> Task item
Make a verbatim transcription of the records, without the pictures.

> Records to use
----

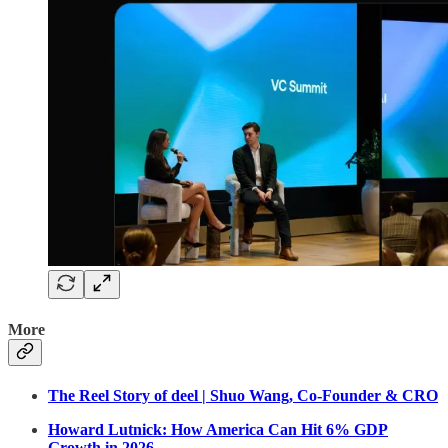
More
The Reel Story of deel | Shuo Wang, Co-Founder & CRO
Howard Lutnick: How America Can Hit 6% GDP
Growth in 2026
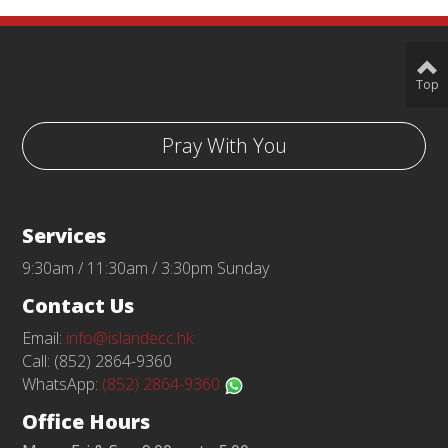
Top
Pray With You
Services
9:30am / 11:30am / 3:30pm Sunday
Contact Us
Email:
info@islandecc.hk
Call: (852) 2864-9360
WhatsApp:
(852) 2864-9360
Office Hours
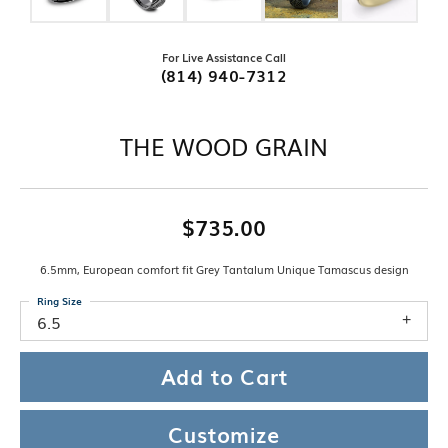
For Live Assistance Call
(814) 940-7312
THE WOOD GRAIN
$735.00
6.5mm, European comfort fit Grey Tantalum Unique Tamascus design
Ring Size
6.5
Add to Cart
Customize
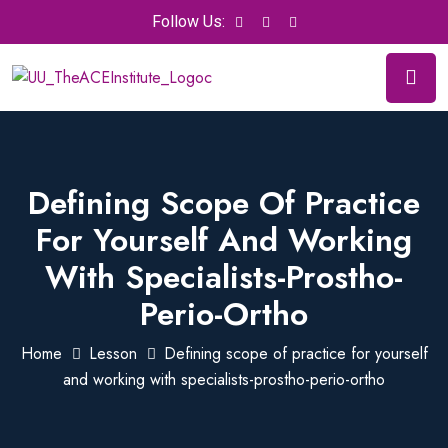
Follow Us:
Defining Scope Of Practice
For Yourself And Working
With Specialists-Prostho-
Perio-Ortho
Home
Lesson
Defining scope of practice for yourself
and working with specialists-prostho-perio-ortho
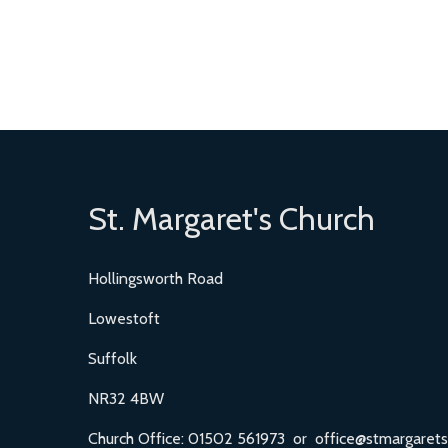
St. Margaret's Church
Hollingsworth Road
Lowestoft
Suffolk
NR32 4BW
Church Office: 01502 561973 or office@stmargarets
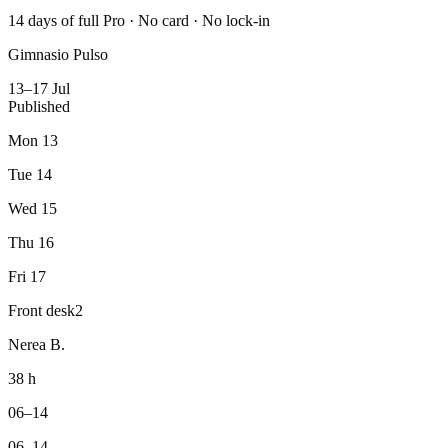
14 days of full Pro · No card · No lock-in
Gimnasio Pulso
13–17 Jul
Published
Mon 13
Tue 14
Wed 15
Thu 16
Fri 17
Front desk
2
Nerea B.
38 h
06–14
06–14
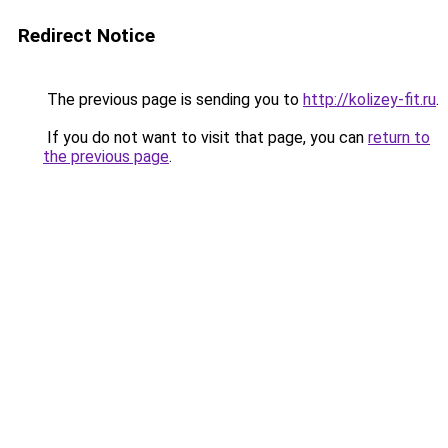
Redirect Notice
The previous page is sending you to
http://kolizey-fit.ru
.
If you do not want to visit that page, you can
return to
the previous page
.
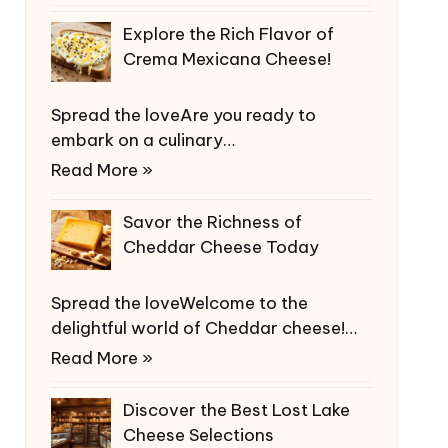
Explore the Rich Flavor of
Crema Mexicana Cheese!
Spread the loveAre you ready to
embark on a culinary…
Read More »
Savor the Richness of
Cheddar Cheese Today
Spread the loveWelcome to the
delightful world of Cheddar cheese!…
Read More »
Discover the Best Lost Lake
Cheese Selections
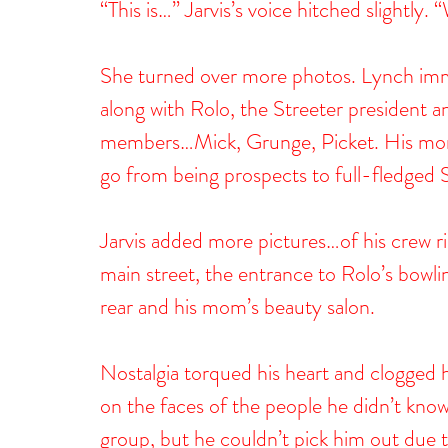
“This is…” Jarvis’s voice hitched slightly
She turned over more photos. Lynch imme
along with Rolo, the Streeter president a
members…Mick, Grunge, Picket. His mom.
go from being prospects to full-fledged 
Jarvis added more pictures…of his crew ri
main street, the entrance to Rolo’s bowli
rear and his mom’s beauty salon.
Nostalgia torqued his heart and clogged h
on the faces of the people he didn’t kn
group, but he couldn’t pick him out due t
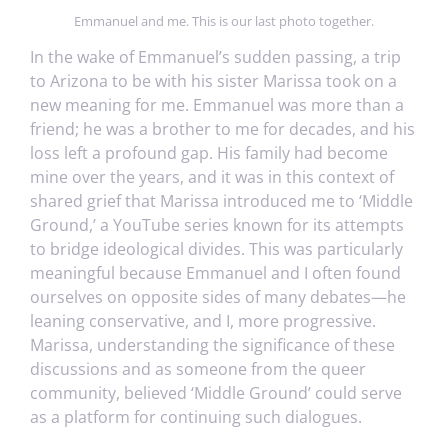
Emmanuel and me. This is our last photo together.
In the wake of Emmanuel’s sudden passing, a trip
to Arizona to be with his sister Marissa took on a
new meaning for me. Emmanuel was more than a
friend; he was a brother to me for decades, and his
loss left a profound gap. His family had become
mine over the years, and it was in this context of
shared grief that Marissa introduced me to ‘Middle
Ground,’ a YouTube series known for its attempts
to bridge ideological divides. This was particularly
meaningful because Emmanuel and I often found
ourselves on opposite sides of many debates—he
leaning conservative, and I, more progressive.
Marissa, understanding the significance of these
discussions and as someone from the queer
community, believed ‘Middle Ground’ could serve
as a platform for continuing such dialogues.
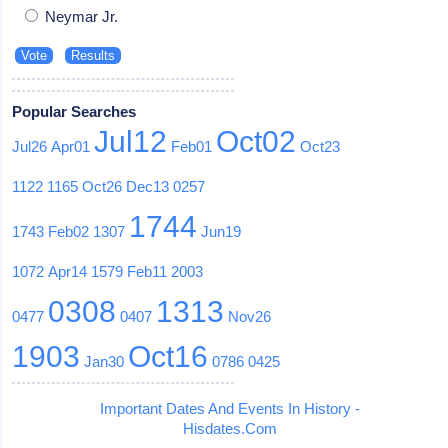
Neymar Jr.
Popular Searches
Jul12
Oct02
Jul26
Apr01
Feb01
Oct23
1122
1165
Oct26
Dec13
0257
1744
1743
Feb02
1307
Jun19
1072
Apr14
1579
Feb11
2003
0308
1313
0477
0407
Nov26
1903
Oct16
Jan30
0786
0425
Important Dates And Events In History -
Hisdates.Com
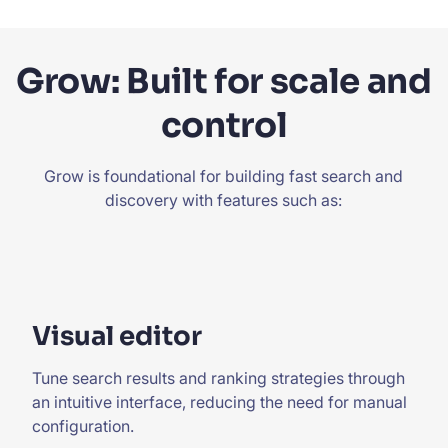
Grow: Built for scale and
control
Grow is foundational for building fast search and
discovery with features such as:
Visual editor
Tune search results and ranking strategies through
an intuitive interface, reducing the need for manual
configuration.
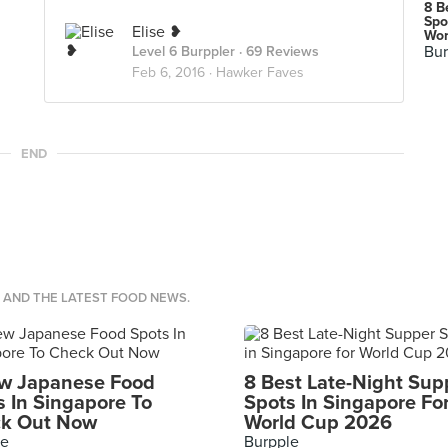
8 B
Spo
Elise ❥
Wor
Bur
Level 6 Burppler
· 69 Reviews
Feb 6, 2016 ·
Hawker Faves
END
S AND THE LATEST FOOD NEWS.
w Japanese Food
8 Best Late-Night Sup
s In Singapore To
Spots In Singapore Fo
k Out Now
World Cup 2026
le
Burpple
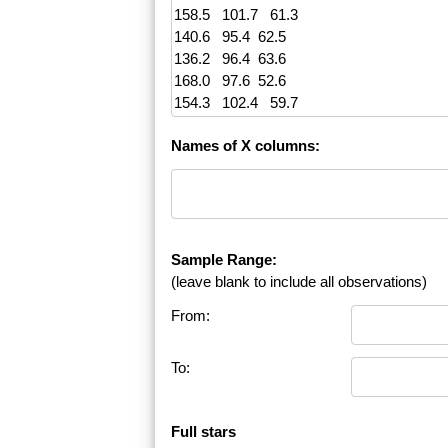
Names of X columns:
Sample Range:
(leave blank to include all observations)
From:
To:
Full stars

----

> Expected output
More
The Reel Story of deel | Shuo Wang, Co-Founder & CRO
Howard Lutnick: How America Can Hit 6% GDP
Growth in 2026
Top
Pray With You
Services
9:30am / 11:30am / 3:30pm Sunday
Contact Us
Email:
info@islandecc.hk
Call: (852) 2864-9360
WhatsApp:
(852) 2864-9360
Office Hours
For Live Assistance Call
(814) 940-7312
THE WOOD GRAIN
$735.00
6.5mm, European comfort fit Grey Tantalum Unique Tamascus design
Ring Size
6.5
Add to Cart
Customize
Follow Us:
Defining Scope Of Practice
For Yourself And Working
With Specialists-Prostho-
Perio-Ortho
Home
Lesson
Defining scope of practice for yourself
and working with specialists-prostho-perio-ortho
St. Margaret's Church
Hollingsworth Road
Lowestoft
Suffolk
NR32 4BW
Church Office: 01502 561973 or office@stmargarets
14 days of full Pro · No card · No lock-in
Gimnasio Pulso
13–17 Jul
Published
Mon 13
Tue 14
Wed 15
Thu 16
Fri 17
Front desk
2
Nerea B.
38 h
06–14
06–14
Redirect Notice
The previous page is sending you to
http://kolizey-fit.ru
.
If you do not want to visit that page, you can
return to
the previous page
.
Explore the Rich Flavor of
Crema Mexicana Cheese!
Spread the loveAre you ready to
embark on a culinary…
Read More »
Savor the Richness of
Cheddar Cheese Today
Spread the loveWelcome to the
delightful world of Cheddar cheese!…
Read More »
Discover the Best Lost Lake
Cheese Selections
“This is…” Jarvis’s voice hitched slightly
She turned over more photos. Lynch imme
along with Rolo, the Streeter president a
members…Mick, Grunge, Picket. His mom.
go from being prospects to full-fledged 
Jarvis added more pictures…of his crew ri
main street, the entrance to Rolo’s bowli
rear and his mom’s beauty salon.
Nostalgia torqued his heart and clogged h
on the faces of the people he didn’t kn
group, but he couldn’t pick him out due t
Emmanuel and me. This is our last photo together.
In the wake of Emmanuel’s sudden passing, a trip
to Arizona to be with his sister Marissa took on a
new meaning for me. Emmanuel was more than a
friend; he was a brother to me for decades, and his
loss left a profound gap. His family had become
mine over the years, and it was in this context of
shared grief that Marissa introduced me to ‘Middle
Ground,’ a YouTube series known for its attempts
to bridge ideological divides. This was particularly
meaningful because Emmanuel and I often found
ourselves on opposite sides of many debates—he
leaning conservative, and I, more progressive.
Marissa, understanding the significance of these
discussions and as someone from the queer
community, believed ‘Middle Ground’ could serve
as a platform for continuing such dialogues.
Neymar Jr.
Popular Searches
Jul12
Oct02
Jul26
Apr01
Feb01
Oct23
1122
1165
Oct26
Dec13
0257
1744
1743
Feb02
1307
Jun19
1072
Apr14
1579
Feb11
2003
0308
1313
0477
0407
Nov26
1903
Oct16
Jan30
0786
0425
Important Dates And Events In History -
Hisdates.Com
Grow: Built for scale and
control
Grow is foundational for building fast search and
discovery with features such as:
Visual editor
Tune search results and ranking strategies through
an intuitive interface, reducing the need for manual
configuration.
8 B
Spo
Elise ❥
Wor
Bur
Level 6 Burppler
· 69 Reviews
Feb 6, 2016 ·
Hawker Faves
END
S AND THE LATEST FOOD NEWS.
w Japanese Food
8 Best Late-Night Sup
s In Singapore To
Spots In Singapore Fo
k Out Now
World Cup 2026
le
Burpple
Names of X columns:
Sample Range:
(leave blank to include all observations)
From:
To:
Full stars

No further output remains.